I feel like this is a stupid question, but I cannot seem to figure it out, so here goes. I have a PySpark data frame and one of the columns consists of dates. I want to compute the difference between each date
in this column and the minimum date
in the column, for the purpose of filtering to the past numberDays
. I've tried several possibilities but nothing seems to work. Here is my most recent attempt:
df = df.filter(
F.datediff(
F.col("collection_date"),
F.lit(F.min(F.col("collection_date")))
) >= numberDays
)
But I've also tried:
df_new = df.withColumn("days", df.select("collection_date") - df.select("collection_date").min())
and
df_new = df.withColumn("days", df.select("collection_date") - df.select(F.min("collection_date")))
There's probably a few others, but I can't seem to get this to work, although I'm sure there's an incredibly simple answer.

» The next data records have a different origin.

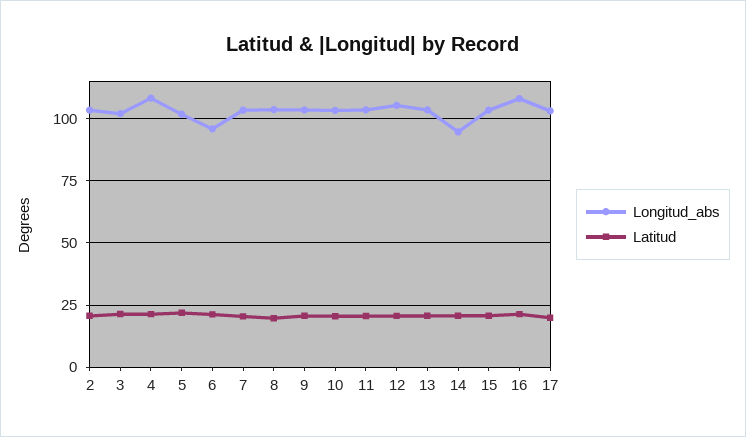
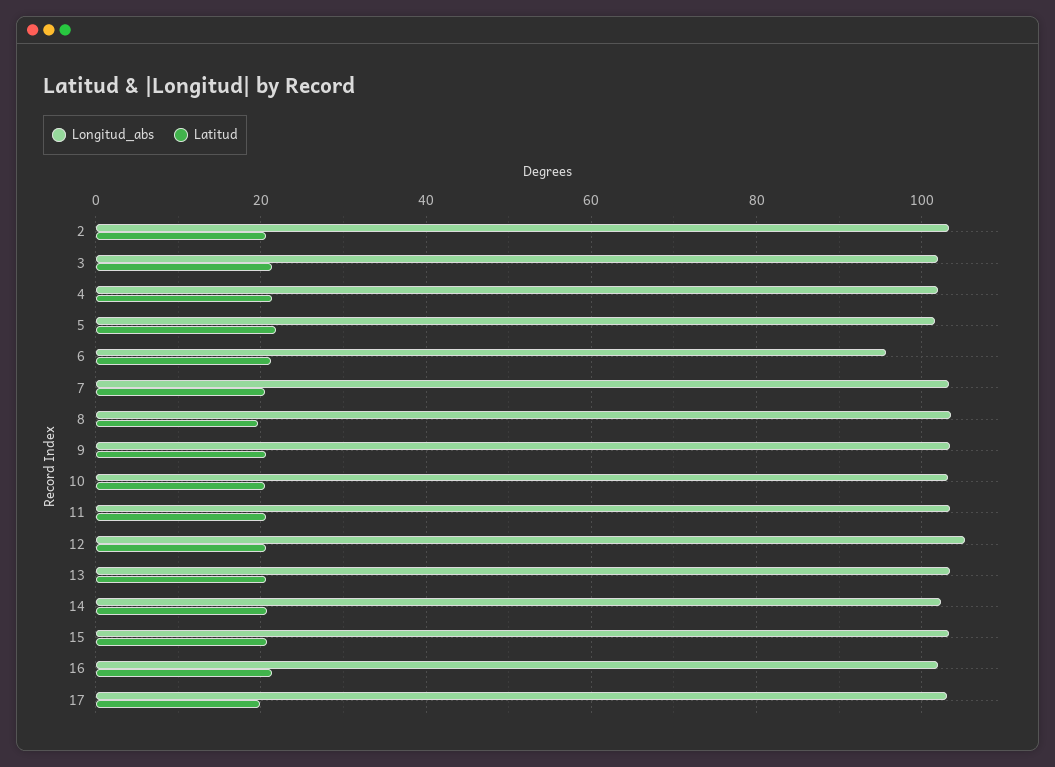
  {
    "Longitud_abs": {
      "2": 104,
      "3": 102,
-     "4": 107.5,
+     "4": 102,
      "5": 102,
      "6": 96,
      "7": 104,
      "8": 104,
      "9": 104,
      "10": 104,
      "11": 104,
      "12": 106,
      "13": 104,
-     "14": 95,
+     "14": 102,
      "15": 104,
-     "16": 107.5,
+     "16": 102,
      "17": 104
    },
    "Latitud": {
      "2": 20,
      "3": 22,
      "4": 22,
      "5": 22,
      "6": 22,
      "7": 20,
      "8": 20,
      "9": 20,
      "10": 20,
      "11": 20,
      "12": 20,
      "13": 20,
      "14": 20,
      "15": 20,
      "16": 22,
      "17": 20
    }
  }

CodePudding user response:
I found a solution that I don't really care for, but it appears to work.
df = df.filter(
F.datediff(
F.col("collection_date"),
F.lit(df.agg(F.min(df["collection_date"])).collect()[0][0])
) >= numberDays
)
I'm don't think it's particularly good practice to put a collect()
operation in the middle of the code, but this works. If anyone has a more "Sparky" solution, please let me know.